Wieder war ein verzweifelter Rebellionsversuch im Ansatz erstickt, an meiner Wand hing der Totenkopf auf einem T-Shirt dazu und schien mich sehr süffisant anzugrinsen, als meine Ernährerin mit dem Gruppennamen auf einem Notizzettel glücklich entschwand. Ich meinte es ernst.

Ist die Gesellschaft verunsichert, greift sie gern zum starken Symbol. Das war schon immer so und gilt in diesem Frühsommer vermehrt für das ernsthafteste Symbol der Menschheit: den Totenschädel.

Ob auf der Fahne von Johnny Depps "Piraten der Karibik", dem Marmorbildnis auf dem Schreibtisch der strengsten Stilistin unserer Magazinwelt, oder dem Kunstwerk der Saison von Englands Enfant terrible Damien Hirst: sein mit 8601 ethisch korrekten Diamanten besetzter Totenkopf aus Platin mit dem erlesenen Titel "For the Love of God" ist mit dem noch erleseneren Preis von 50 Millionen Britischen Pfund Jasper Johns' "Figure 4" um satte zwanzig Millionen US Dollar überlegen und stellt die allfällige Vanitasfrage der Kunst eher laut in den Raum.
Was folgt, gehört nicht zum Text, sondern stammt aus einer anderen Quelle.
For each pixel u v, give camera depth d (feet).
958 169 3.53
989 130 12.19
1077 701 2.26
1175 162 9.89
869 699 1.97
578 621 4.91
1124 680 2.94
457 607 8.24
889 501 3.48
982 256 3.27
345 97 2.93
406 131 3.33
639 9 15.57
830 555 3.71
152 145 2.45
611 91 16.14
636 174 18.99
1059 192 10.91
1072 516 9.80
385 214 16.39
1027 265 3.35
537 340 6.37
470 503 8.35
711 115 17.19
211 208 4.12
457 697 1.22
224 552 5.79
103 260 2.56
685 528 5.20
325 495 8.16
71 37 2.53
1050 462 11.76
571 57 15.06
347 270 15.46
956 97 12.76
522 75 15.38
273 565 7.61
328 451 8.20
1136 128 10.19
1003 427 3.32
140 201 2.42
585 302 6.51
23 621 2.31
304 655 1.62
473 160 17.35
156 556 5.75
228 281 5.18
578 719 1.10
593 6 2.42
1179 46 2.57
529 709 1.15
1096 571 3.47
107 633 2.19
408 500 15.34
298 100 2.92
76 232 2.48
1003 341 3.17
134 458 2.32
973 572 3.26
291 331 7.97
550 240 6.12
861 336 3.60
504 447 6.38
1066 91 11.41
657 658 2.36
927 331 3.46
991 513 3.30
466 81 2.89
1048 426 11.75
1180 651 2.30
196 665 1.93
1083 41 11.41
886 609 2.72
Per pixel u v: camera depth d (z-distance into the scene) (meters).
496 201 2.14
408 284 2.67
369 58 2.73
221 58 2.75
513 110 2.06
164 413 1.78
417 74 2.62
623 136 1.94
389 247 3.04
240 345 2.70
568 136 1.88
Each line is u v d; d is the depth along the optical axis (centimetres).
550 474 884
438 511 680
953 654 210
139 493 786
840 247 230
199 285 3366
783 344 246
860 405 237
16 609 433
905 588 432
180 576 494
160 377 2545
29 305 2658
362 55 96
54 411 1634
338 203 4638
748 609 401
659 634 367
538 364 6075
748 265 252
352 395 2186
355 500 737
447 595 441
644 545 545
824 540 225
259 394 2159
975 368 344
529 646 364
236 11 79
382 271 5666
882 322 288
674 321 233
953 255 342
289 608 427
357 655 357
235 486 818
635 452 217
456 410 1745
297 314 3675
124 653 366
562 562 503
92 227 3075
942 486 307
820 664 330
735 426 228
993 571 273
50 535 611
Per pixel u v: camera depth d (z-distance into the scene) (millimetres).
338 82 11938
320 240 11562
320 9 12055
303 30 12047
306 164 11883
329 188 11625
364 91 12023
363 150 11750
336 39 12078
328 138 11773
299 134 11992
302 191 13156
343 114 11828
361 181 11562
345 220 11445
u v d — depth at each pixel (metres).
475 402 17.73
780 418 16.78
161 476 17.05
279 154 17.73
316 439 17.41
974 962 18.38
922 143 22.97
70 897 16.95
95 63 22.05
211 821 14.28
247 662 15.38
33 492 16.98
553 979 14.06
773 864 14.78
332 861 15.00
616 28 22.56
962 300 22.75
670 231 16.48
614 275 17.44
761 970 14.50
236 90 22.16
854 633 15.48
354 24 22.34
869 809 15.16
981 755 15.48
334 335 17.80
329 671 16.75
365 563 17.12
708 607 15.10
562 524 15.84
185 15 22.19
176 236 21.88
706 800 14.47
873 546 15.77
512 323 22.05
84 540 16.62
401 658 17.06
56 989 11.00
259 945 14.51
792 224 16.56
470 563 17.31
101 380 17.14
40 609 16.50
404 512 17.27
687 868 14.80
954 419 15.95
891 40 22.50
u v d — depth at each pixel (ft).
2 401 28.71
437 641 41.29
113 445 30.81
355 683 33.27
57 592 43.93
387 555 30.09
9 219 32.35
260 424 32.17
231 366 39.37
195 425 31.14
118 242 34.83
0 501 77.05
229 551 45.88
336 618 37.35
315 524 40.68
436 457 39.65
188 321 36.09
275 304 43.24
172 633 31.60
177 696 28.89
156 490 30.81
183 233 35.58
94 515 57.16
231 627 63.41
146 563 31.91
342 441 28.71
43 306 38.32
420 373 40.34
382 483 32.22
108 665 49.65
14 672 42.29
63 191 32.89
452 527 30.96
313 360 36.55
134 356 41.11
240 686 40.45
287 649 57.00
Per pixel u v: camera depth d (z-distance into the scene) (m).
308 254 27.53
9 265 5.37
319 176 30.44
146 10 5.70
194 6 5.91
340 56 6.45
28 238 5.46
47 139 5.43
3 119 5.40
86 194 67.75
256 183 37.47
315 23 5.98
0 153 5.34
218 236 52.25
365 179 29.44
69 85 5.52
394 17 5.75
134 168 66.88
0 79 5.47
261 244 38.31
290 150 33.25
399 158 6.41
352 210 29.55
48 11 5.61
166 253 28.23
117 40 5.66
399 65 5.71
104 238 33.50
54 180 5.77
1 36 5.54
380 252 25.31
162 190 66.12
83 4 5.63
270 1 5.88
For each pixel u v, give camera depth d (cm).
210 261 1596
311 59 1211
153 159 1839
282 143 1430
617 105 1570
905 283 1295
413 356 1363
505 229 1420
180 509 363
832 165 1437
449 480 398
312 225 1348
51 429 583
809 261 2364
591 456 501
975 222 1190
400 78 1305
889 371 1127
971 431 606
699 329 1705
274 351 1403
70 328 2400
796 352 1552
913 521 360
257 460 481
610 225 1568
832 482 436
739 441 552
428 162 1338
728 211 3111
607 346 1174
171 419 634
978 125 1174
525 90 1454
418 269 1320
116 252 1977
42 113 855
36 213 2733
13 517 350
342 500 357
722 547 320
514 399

Seit Shakespeares Hamlet mit Yoricks Schädel in der Hand die entscheidenden Existenzantworten einforderte, macht das knochenharte Symbol auf den Missstand aufmerksam, dass wir nicht auf diese Welt kommen, um zu bleiben, sondern uns zu beschweren, dass das nicht so ist. Hilft aber auch nichts.

Der Modeschöpfer Dirk Schönberger verteilte einst bei einer seiner Schauen in Paris schicke Badges mit einem Schädel und zwei gekreuzten Gitarren, dazu den Aufruf "Bildet Banden!" Tod als Gruppenarbeit? O.k.. Nur Salvador Dalí war wieder noch schlauer: Er arrangierte das Symbol gleich aus sieben nackten Frauen. Wenn schon tot, dann in Begleitung. Et in arcadia ego.